Consumer confidence rose slightly this month from last month, with public sentiment toward stock investment and economic outlook showing the most obvious improvement, a report released by National Central University yesterday said.
The consumer confidence index (CCI) gained 1.91 points this month to 62.47, the university’s Research Center for Taiwan Economic Development said in the report.
The index rose for the fourth consecutive month since August’s 53 points. It was 60.56 last month, the center’s tallies showed.
“This month’s report showed that the upward trend in consumer confidence has remained unchanged this year,” center director Hsu Chih-chiang (徐之強) said by telephone. “Clearly, people are now much more optimistic than they were eight or nine months ago, when the economy was hardest hit by global financial crisis.”

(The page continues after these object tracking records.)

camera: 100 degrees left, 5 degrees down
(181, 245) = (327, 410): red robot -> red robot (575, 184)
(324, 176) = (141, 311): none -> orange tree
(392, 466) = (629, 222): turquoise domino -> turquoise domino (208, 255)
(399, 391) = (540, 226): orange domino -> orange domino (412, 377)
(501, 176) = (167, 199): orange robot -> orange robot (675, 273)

The CCI benchmark gauges public expectations concerning stock performance, household finances, durable goods, job opportunities, consumer price fluctuations and the economic outlook over the next six months. This month’s survey — which polled 2,388 people over the age of 20 nationwide between last Thursday and Sunday — showed improvements on all sub-indexes except consumer price outlook.

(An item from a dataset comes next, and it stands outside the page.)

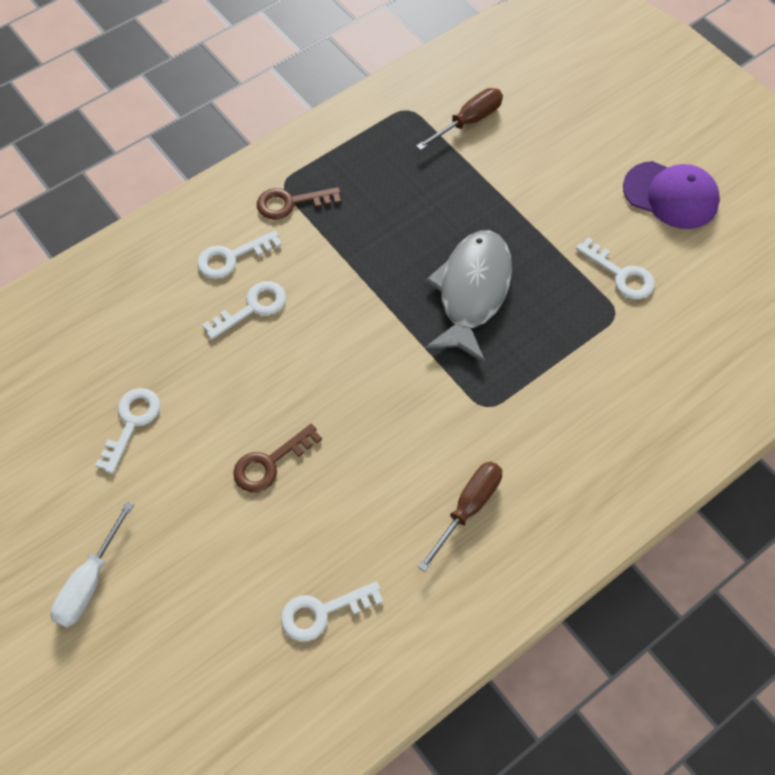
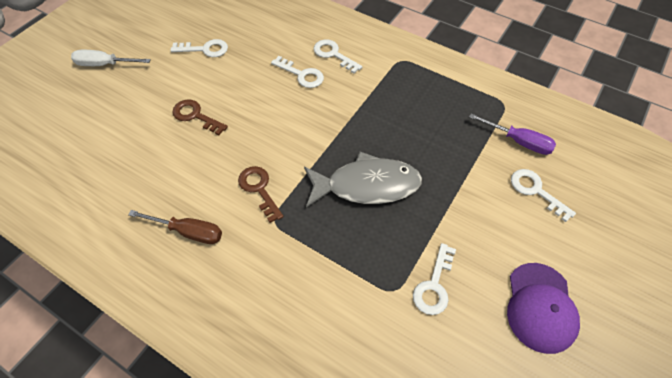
camera: 70 degrees right, 5 degrees down
(291, 203) = (388, 68): brown key -> brown key (259, 189)
(322, 612) = (99, 172): white key -> white key (535, 191)
(468, 121) = (518, 141): brown screwdriver -> purple screwdriver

The report showed the commodity price sub-index dropped 0.95 point to 43.30, indicating that the public was still concerned about rises in raw material prices worldwide.
But the report indicated that public opinion was primarily upbeat about stock investments for the next six months, with its stock investment sub-index showing the biggest jump, by 3.80 points, to 89.
Just over 34 percent of respondents said they would invest in stocks, up from 31.8 percent last month, while 45.3 percent said they would avoid the market in the near future, down from 46.67 percent last month, the report said.
The TAIEX, however, fell 248.25 points, or 3.21 percent, to close at 7,490.91 yesterday, its lowest finish in three weeks as uncertainty about the fallout from Dubai’s financial trouble hurt the market.
“From a long-term perspective, the public sentiment toward stock investment usually showed a bigger fluctuation than other sub-indexes, affected primarily by breaking news at the time. The Dubai news may have some impact on next month’s survey if the global rout in stocks continues,” Hsu said.
Public confidence in the economic outlook for the next six months also rose this month, with the sub-index edging up 3.15 points to 56.70.
The positive sentiment came after the Directorate General of Budget, Accounting and Statistics (DGBAS) said on Thursday that the economy contracted at its slowest pace in a year in the third quarter, at 1.29 percent year-on-year.
The government also raised its fourth-quarter forecast to a growth of 6.89 percent, from a 5.49 percent increase predicted in August, and revised its full-year forecast to a decline of 2.53 percent, from its previous forecast of a 4.04 percent contraction, the DGBAS said.